Der IM soll, so ist die derzeitige Diskussion, nicht in die Niveaustufen der akademischen Abschlüsse 6 – 8 eingruppiert werden, obwohl lt. der Empfehlung eine Durchlässigkeit gewährleistet sein soll. Die Bezeichnung „Bachelor Professional“ die als Übersetzungshilfe dienen und die Ausbildung auf hohem Niveau vergleichbar machen soll, hat der genannten Diskussion nicht geschadet. Das Arbeitsministerium des Landes NRW hat um die Argumente der Hochschulen zu entkräften, eine Studie in Auftrag gegeben, die sich mit der Berufswertigkeit von beruflichen Weiterbildungsabschlüssen und hochschulischen Abschlüssen befasst.

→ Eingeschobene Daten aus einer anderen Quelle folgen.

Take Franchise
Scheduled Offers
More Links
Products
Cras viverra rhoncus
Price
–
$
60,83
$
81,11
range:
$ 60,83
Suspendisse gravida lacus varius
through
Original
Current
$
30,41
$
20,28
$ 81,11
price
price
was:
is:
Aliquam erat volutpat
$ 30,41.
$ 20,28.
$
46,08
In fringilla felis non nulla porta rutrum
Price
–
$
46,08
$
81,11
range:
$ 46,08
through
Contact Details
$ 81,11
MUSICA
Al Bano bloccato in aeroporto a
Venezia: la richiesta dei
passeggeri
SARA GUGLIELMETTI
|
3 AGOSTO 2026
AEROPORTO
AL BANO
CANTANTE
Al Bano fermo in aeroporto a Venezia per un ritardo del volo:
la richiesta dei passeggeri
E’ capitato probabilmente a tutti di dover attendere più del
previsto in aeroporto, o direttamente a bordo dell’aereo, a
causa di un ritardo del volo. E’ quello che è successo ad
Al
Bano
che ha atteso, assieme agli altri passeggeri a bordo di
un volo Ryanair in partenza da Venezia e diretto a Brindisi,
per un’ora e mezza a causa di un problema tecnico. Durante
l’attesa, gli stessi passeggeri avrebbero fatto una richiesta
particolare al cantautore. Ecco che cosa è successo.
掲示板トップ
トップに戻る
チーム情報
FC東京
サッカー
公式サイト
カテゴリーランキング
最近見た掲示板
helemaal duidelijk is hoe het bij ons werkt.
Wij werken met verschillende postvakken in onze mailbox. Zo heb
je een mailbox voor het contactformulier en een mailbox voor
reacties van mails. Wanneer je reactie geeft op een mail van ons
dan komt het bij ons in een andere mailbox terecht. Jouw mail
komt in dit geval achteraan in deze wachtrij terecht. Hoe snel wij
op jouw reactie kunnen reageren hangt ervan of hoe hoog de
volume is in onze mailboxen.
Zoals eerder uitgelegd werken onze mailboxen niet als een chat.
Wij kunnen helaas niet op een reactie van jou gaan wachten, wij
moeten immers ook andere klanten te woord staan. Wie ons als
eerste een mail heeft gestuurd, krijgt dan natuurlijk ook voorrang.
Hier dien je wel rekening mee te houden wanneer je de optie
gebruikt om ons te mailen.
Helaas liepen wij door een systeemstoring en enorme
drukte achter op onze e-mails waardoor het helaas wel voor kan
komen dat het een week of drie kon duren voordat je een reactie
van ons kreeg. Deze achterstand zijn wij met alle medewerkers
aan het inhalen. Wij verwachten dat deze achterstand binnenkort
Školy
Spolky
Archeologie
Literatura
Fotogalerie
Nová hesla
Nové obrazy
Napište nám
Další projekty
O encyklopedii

…Die Ergebnisse sind ein Beleg dafür, dass berufliche Fortbildungsabschlüsse ihrem in der Praxis hohen Stellenwert entsprechend mit akademischem Niveau gleich sind.
(Zusammenfassung kann unter Tel. 0211/3007-719 angefordert werden)
Der Bundesvorstand wird auch in Zukunft alle Hebel in Bewegung setzen, dass der IM die Anerkennung erhält, die er verdient, wenn auch die entsprechenden Stellen sehr schwerfällig mit diesem Thema umgehen.